This, once again, is from Barbara Glasson, A Spirituality of Survival: Enabling a Response to Trauma and Abuse.
Following up a friend’s recommendation, I am currently reading Barbara Glasson’s A Spirituality of Survival: Enabling a Response to Trauma and Abuse, a book that I am finding increasingly insightful, the more I am getting into it. Taking Miroslav Volf’s definition of exclusion from Exclusion and Embrace as her point of departure, Glasson rephrases this from the perspective of the victim, suggesting that:
… exclusion is being made invisible by someone who assumes superior power over us. We are rendered irrelevant and of no consequence. We are therefore pushed to the edges of … relationship to a place of silence, worthlessness and loneliness. … it can mean being owned or manipulated by someone who assumes power over us to such an extent that we lose any sense of autonomy.

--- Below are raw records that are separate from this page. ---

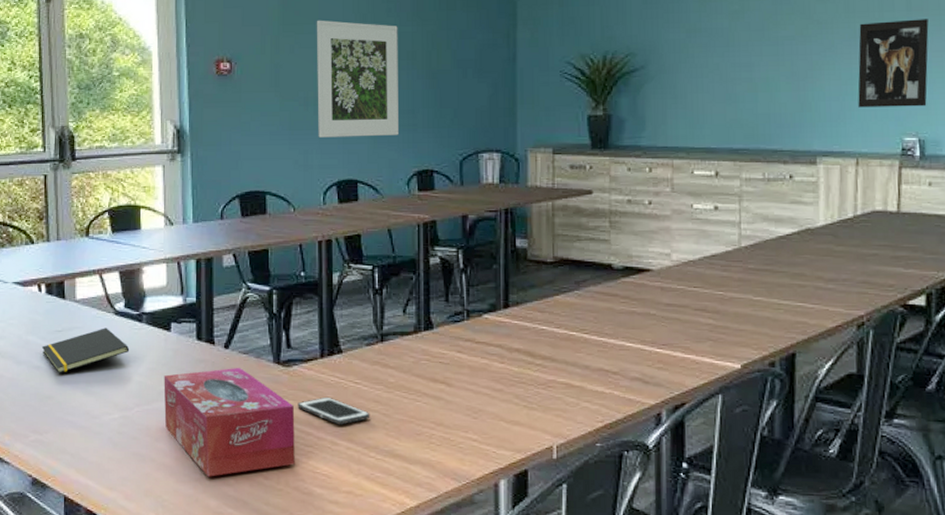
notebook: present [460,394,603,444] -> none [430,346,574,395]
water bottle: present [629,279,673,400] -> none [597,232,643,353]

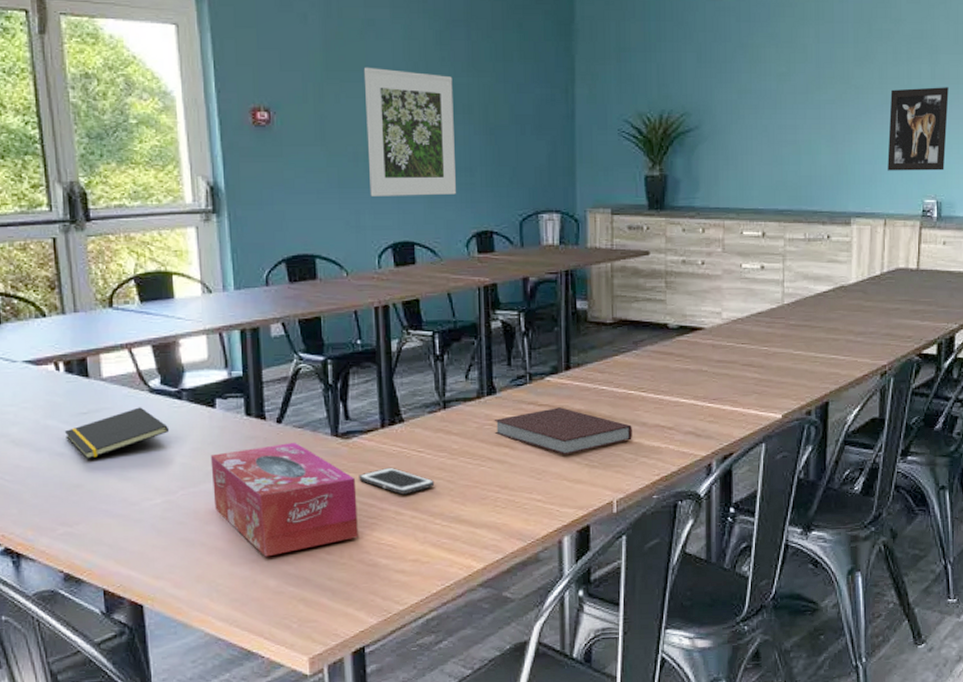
notebook: none [430,346,574,395] -> present [494,407,632,455]

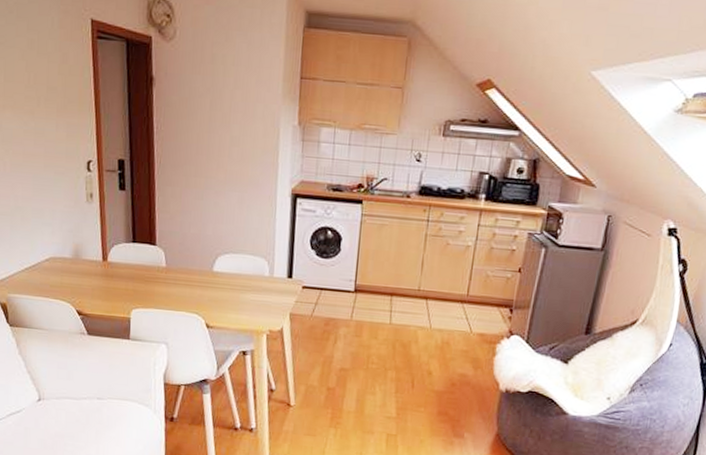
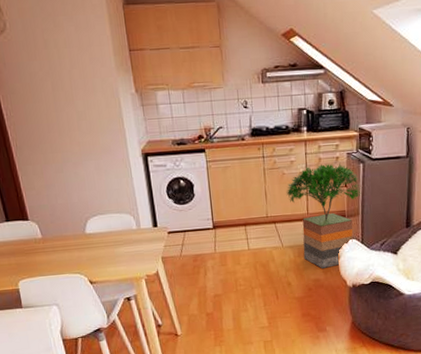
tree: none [446,240,537,364] -> present [286,163,361,268]

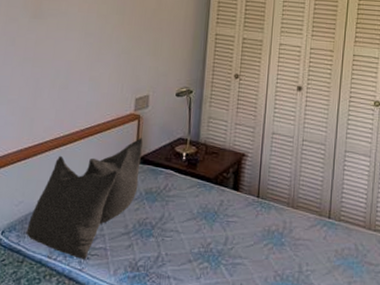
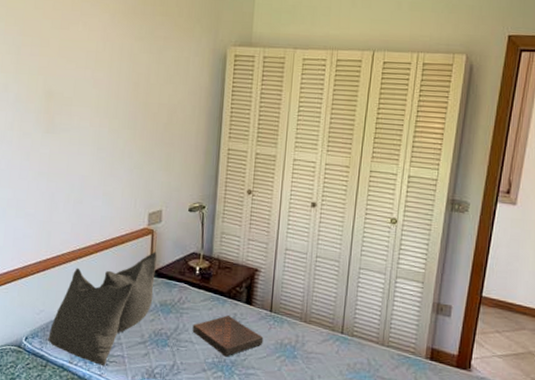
book: none [178,202,251,246] -> present [192,315,264,357]

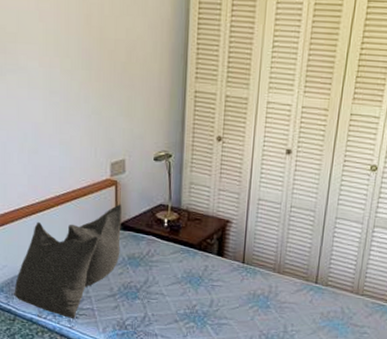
book: present [192,315,264,357] -> none [162,267,236,308]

Glasson describes this as ‘a double bind of silencing and isolation’, noting that victims are ‘simultaneously completely related to “the other” but also rendered totally irrelevant by “the other”.

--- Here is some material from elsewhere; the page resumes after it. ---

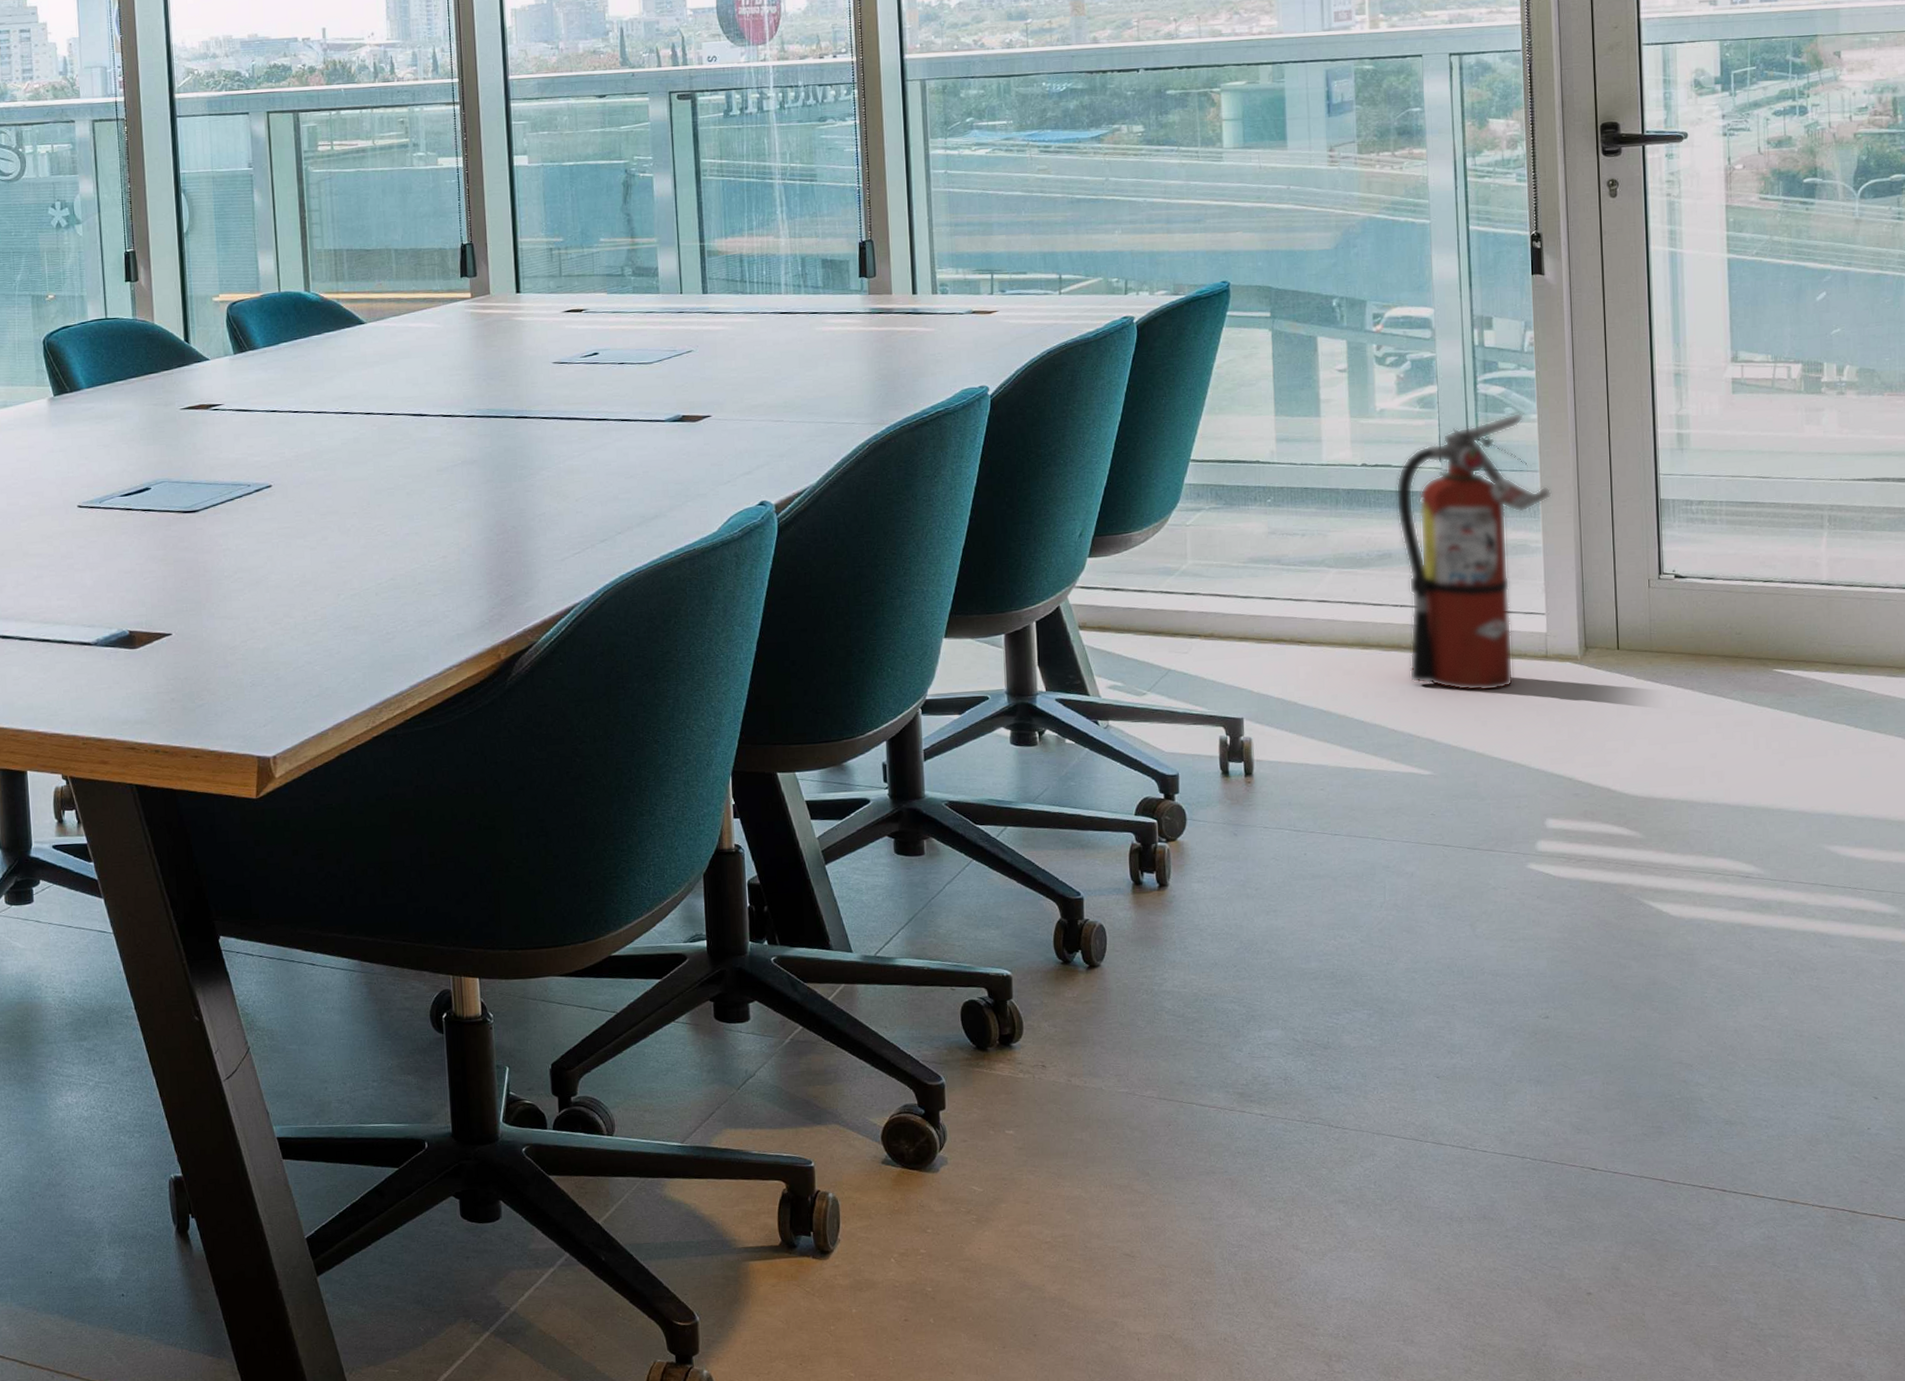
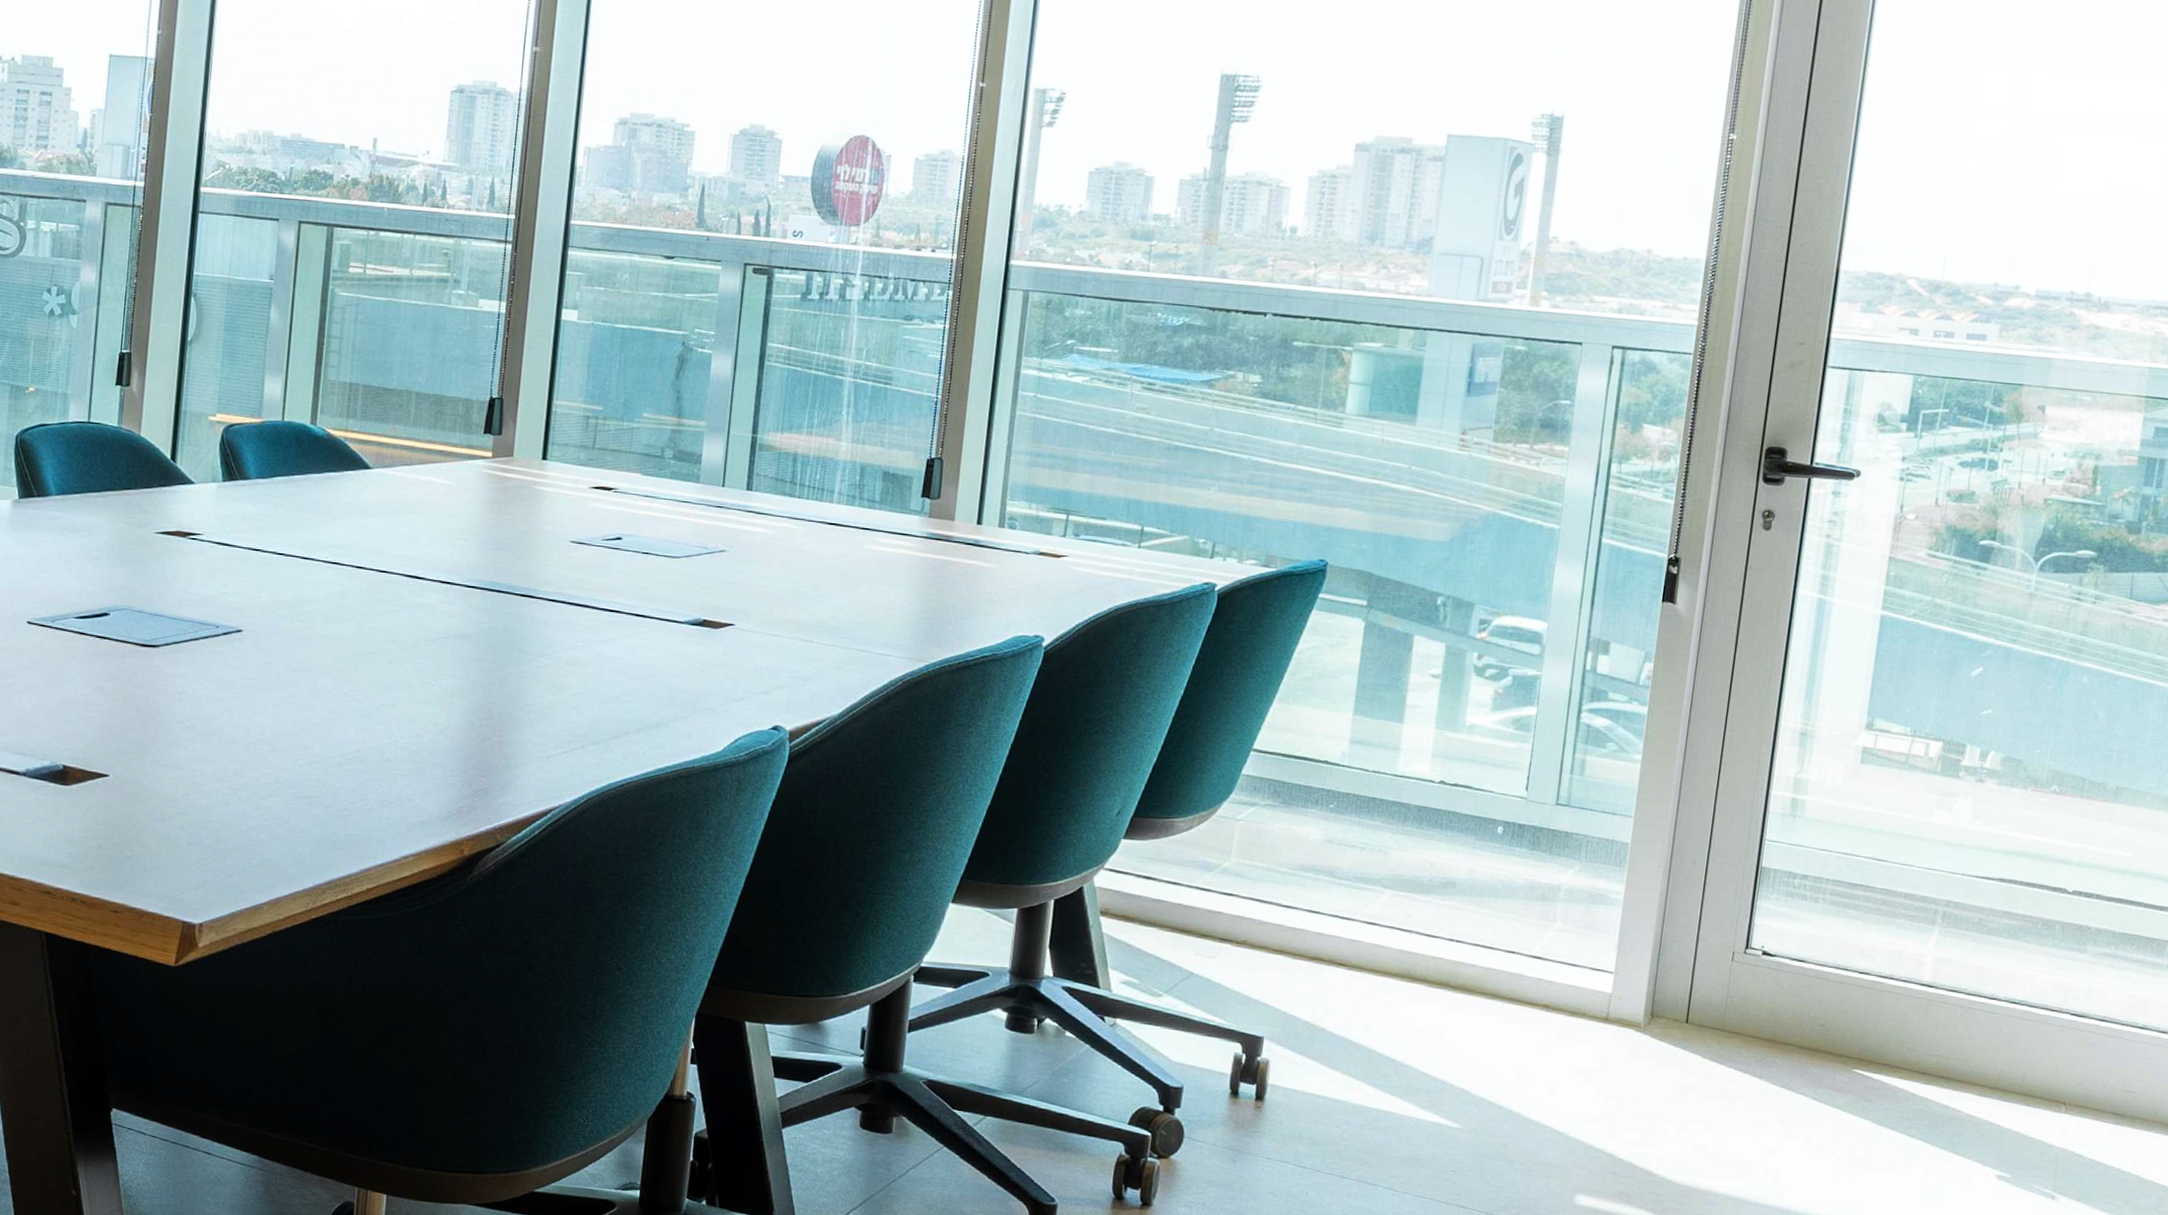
fire extinguisher: present [1396,412,1552,692] -> none [1453,749,1644,1048]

Regardless of the motives of the abuser, a victim experiences this double bind of exclusion; this is why it renders them feeling unable to make easy changes. Whatever choice they make, they will be compounded in one cycle or another, of isolation or of ridicule, rendering them simultaneously more dependent and more isolated.
She adds:
In order to not be a victim of either oppression or invisibility … the structures of power [need to be reversed] in such a way that boundaries become liberating rather than controlling.
And she suggests:
The abused person is unable to unbind herself from the knot of victimization without the solidarity of others. These “others in solidarity” need to be prepared to enter into the bind and release it on behalf of the victim. Victims rarely move out of the cycles of abuse on their own but rather need the support, insight and understanding of those who “stand in solidarity”.